The Most Beautiful Name of Fear, Sofia Ó ©Nadja Kouchi

For the Record

The Most Beautiful Name of Fear, by Sofia Ó, was performed at Acker Stadt Palast on 12 and 13 April 2024. A gutsy solo, it hinges primarily on the charm of its performer.

Sofia Ó lies in a spotlight, on her side, facing away from us. Three long, narrow sheets of plastic hang from the ceiling, like unfurled banners. As the audience quietens down, Ó slowly begins to twitch, waves of motion spreading from her core to her extremities. Her white, translucent hooded top rustles with each movement. It looks like a stop motion film of a larva going through the stage of pupation.

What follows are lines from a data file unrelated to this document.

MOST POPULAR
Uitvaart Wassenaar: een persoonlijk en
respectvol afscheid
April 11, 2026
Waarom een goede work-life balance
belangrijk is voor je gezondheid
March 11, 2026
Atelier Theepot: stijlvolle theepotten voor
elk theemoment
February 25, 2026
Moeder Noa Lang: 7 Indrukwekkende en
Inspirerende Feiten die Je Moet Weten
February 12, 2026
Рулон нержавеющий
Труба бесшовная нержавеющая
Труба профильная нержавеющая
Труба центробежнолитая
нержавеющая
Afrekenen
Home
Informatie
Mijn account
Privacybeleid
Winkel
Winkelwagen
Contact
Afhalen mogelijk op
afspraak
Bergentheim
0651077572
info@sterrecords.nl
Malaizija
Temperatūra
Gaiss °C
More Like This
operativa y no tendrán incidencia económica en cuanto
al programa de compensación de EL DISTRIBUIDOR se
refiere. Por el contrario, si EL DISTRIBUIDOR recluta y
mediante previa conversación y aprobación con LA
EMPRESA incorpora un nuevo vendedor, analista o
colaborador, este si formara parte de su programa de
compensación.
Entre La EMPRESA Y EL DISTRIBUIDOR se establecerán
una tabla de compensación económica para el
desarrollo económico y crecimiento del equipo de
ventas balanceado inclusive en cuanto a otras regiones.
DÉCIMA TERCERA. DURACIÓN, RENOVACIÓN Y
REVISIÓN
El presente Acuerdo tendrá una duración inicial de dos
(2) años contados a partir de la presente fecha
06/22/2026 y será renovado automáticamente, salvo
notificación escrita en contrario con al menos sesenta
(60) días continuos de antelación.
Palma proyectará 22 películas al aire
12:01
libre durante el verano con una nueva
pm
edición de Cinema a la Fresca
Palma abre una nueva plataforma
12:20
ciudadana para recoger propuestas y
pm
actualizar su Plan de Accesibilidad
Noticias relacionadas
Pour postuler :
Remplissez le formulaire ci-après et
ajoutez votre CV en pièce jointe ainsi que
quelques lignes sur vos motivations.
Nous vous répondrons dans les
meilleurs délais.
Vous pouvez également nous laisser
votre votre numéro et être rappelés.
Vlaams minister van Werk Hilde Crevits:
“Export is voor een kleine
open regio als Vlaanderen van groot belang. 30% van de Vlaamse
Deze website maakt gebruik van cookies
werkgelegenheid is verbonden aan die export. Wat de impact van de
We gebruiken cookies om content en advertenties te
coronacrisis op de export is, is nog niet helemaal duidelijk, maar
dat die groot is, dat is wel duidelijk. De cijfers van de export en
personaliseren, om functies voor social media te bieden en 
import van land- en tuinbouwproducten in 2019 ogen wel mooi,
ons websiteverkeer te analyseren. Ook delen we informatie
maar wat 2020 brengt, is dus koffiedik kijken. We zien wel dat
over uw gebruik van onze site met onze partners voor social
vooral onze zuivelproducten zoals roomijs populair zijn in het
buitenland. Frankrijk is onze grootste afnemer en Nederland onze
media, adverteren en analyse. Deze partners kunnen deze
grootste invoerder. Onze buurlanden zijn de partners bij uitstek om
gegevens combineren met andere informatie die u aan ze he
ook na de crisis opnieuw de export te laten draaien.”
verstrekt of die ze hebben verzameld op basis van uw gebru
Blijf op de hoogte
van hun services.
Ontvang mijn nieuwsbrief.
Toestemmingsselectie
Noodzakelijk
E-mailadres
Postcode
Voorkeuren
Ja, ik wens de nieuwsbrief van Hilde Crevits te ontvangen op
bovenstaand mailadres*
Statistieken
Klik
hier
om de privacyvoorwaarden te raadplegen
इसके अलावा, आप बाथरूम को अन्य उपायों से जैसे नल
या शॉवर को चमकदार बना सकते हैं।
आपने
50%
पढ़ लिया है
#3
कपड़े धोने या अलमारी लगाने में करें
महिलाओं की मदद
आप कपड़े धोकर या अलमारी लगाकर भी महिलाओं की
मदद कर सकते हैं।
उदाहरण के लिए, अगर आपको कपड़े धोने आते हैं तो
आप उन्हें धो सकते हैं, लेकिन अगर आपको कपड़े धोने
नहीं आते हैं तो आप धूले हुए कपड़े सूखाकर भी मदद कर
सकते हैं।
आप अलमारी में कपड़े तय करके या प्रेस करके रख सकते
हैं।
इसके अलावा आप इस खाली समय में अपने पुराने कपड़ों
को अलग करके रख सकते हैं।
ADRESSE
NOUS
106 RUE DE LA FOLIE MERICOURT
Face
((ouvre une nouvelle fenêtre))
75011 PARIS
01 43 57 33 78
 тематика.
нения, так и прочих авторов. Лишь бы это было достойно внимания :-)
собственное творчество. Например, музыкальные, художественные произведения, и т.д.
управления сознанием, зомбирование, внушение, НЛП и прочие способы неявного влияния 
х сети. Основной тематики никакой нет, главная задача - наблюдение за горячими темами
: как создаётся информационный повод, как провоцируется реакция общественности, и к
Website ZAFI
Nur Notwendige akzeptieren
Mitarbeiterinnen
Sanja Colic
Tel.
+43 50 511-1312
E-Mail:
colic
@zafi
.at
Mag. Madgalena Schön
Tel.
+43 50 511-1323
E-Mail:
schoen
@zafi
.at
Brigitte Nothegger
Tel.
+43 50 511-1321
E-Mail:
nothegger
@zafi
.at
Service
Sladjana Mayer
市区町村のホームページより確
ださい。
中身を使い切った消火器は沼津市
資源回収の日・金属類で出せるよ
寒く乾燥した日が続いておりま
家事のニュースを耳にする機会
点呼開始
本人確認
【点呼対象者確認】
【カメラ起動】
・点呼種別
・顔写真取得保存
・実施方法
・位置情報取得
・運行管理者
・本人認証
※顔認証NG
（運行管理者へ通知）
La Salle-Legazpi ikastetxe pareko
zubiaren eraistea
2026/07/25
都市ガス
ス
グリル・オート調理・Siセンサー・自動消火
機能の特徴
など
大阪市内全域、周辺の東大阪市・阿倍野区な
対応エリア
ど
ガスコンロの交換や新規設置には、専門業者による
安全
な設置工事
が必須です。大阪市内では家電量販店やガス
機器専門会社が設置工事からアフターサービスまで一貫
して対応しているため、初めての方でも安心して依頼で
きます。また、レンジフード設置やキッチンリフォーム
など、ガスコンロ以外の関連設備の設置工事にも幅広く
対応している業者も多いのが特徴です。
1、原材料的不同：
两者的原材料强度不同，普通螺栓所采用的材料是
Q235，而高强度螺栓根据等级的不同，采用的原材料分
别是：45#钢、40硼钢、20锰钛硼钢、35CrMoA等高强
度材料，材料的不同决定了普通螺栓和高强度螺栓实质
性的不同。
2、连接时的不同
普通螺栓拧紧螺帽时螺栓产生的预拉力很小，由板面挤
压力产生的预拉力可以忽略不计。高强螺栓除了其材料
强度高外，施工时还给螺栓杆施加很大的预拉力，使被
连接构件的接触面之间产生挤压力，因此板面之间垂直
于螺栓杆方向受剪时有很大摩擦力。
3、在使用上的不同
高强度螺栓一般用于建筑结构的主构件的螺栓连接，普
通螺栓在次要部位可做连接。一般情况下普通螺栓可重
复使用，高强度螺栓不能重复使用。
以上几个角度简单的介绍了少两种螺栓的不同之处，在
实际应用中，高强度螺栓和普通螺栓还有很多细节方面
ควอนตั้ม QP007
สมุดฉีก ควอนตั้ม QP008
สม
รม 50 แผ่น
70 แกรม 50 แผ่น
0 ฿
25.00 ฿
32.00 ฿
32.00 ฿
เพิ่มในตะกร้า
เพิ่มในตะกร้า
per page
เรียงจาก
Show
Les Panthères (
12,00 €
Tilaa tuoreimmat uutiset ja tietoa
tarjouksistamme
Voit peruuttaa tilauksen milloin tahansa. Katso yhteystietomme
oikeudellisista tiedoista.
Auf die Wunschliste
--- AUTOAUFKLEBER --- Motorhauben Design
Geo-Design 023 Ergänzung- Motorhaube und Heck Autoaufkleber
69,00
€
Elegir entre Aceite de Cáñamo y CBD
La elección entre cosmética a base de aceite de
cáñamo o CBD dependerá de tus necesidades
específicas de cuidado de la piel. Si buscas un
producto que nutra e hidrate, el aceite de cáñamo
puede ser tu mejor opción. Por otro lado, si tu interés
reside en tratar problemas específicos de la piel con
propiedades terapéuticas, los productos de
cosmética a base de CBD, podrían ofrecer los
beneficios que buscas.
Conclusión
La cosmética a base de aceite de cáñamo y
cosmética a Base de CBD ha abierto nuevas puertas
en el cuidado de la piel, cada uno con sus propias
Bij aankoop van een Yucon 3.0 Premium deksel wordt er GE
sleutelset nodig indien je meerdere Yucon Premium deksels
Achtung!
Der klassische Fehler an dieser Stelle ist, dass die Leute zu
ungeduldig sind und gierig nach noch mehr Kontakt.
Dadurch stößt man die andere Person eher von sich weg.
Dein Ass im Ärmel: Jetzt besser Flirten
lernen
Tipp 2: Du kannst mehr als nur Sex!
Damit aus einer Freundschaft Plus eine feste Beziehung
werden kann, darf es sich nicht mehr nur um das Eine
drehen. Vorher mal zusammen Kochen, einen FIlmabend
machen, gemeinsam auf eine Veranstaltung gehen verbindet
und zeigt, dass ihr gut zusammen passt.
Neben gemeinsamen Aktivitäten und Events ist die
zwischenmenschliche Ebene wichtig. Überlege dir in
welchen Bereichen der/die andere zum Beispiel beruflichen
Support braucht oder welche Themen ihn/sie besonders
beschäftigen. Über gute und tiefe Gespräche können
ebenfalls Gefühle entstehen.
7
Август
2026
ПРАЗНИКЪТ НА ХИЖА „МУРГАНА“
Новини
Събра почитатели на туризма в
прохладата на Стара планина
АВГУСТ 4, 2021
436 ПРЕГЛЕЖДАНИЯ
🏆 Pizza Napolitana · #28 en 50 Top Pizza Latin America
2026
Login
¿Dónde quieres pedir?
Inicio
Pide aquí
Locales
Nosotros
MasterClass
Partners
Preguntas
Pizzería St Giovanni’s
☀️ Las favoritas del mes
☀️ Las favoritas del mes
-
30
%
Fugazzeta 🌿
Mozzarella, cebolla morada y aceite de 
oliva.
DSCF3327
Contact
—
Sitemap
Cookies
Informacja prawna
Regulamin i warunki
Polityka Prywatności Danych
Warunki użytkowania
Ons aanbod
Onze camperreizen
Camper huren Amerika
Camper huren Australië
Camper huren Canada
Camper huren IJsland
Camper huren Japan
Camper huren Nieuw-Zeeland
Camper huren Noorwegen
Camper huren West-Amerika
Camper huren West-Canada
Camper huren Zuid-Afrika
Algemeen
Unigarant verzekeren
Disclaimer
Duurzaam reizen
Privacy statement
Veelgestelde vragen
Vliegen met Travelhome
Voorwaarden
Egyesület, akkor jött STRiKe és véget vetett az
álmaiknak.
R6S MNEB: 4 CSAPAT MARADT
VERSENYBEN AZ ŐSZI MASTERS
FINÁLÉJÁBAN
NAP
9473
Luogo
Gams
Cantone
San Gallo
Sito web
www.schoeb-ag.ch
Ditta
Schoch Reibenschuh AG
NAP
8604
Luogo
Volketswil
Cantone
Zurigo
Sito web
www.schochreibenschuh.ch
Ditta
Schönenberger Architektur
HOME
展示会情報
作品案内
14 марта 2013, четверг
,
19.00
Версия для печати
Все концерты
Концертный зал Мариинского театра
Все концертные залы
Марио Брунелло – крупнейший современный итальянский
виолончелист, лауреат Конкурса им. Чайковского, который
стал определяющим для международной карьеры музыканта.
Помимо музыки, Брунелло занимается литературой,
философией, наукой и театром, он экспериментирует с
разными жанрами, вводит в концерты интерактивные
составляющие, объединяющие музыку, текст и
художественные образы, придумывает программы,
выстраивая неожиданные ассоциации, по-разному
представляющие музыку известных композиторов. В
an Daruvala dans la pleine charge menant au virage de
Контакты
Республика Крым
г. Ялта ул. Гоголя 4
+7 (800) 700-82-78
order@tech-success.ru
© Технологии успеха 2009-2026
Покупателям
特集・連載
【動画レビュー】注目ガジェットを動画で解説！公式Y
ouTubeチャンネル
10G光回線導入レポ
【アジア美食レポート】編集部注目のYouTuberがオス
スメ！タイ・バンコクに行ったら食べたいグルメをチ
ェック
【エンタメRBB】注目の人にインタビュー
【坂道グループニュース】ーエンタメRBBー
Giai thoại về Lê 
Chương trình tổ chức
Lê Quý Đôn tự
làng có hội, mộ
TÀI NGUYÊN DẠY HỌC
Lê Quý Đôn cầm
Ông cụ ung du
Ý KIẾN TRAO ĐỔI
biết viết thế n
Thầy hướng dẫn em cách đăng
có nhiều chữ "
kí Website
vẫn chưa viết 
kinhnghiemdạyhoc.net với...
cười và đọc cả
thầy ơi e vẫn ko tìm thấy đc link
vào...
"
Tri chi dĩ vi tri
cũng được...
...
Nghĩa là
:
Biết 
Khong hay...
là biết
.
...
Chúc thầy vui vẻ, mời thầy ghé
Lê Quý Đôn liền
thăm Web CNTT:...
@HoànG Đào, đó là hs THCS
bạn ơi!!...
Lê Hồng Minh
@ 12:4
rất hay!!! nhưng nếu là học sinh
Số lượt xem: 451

Her pelvis lifts from the floor, and we see that she is clutching a small, old-fashioned suitcase. As she opens it, another surprise: it is a self-contained record player. She pulls out a record, and sets it to play.

To the nostalgic crackle of a folk melody, Ó starts to turn in circles, echoing the movement of the spinning disc, at first on the floor then rising to her feet. If you look at her rotating form for long enough, like an optical illusion it almost appears as though she changes direction. Using rigorous technique to maintain the smoothness of the turns, Ó renders them mesmerising, but the presence of the small record player at the front of the stage has a shrinking effect. As performer and record revolve in tandem, Ó’s movement seems reduced to a mirror exercise, preventing me from seeing more than a literal act of replication.

The record player is put to one side and Ó reclaims the space, executing a series of quick, swiping motions, leaping and slicing the air with a sudden joyful quality. Her commitment to each movement, and seemingly bottomless reserves of energy, are highly convincing. Videos of Ó’s naked torso are projected onto the back wall, and the texture provided by the hanging sheets turns the stage into an underwater forest, with limbs becoming fronds of shifting seaweed. Ó sits in the corner and watches with us, as on screen her hands grab at her flesh, hiding and revealing parts of her body in turn. Interestingly, despite being pre-recorded, it is in the close-up shots that I see Ó relinquishing some of her control and composure.

There is a short interlude in the piece where Ó stands behind one of the plastic sheets and presses herself against it, her outline briefly turning it into a shower curtain. Later, the record player becomes a burden to be dragged around in circles, then lifted to the skies as though it is an offering, then shouldered as a casket. The piece also ends with Ó tearing down another of the plastic sheets, wrapping it around her face and standing on her head, planting herself into a polythene flowerpot. Yet somehow, these scenographic elements never quite seem to match Ó’s charisma as a performer. Perhaps it is an assumption based on seeing a choreographer perform their own solo work but, watching Ó move with abandon, it strikes me as an intensely personal piece. In her detailed movement, it is possible to see a myriad of small ambiguous images, which spark associations reaching beyond the easily defined. Her foot sliding unexpectedly out from underneath her, a sharp curve in the spine as though she had been punched in the gut — in the absence of biographical details, I can imagine what they might mean to Ó personally. Instead of allowing this movement to set sail, the other elements appear to tether it to the shore. It makes complete sense, especially in a solo, to use objects outside of the body as framing devices. In this case, perhaps the frame is too small for the performer.


The Most Beautiful Name of Fear, by Sofia Ó, was performed at Acker Stadt Palast on 12 and 13 April 2024.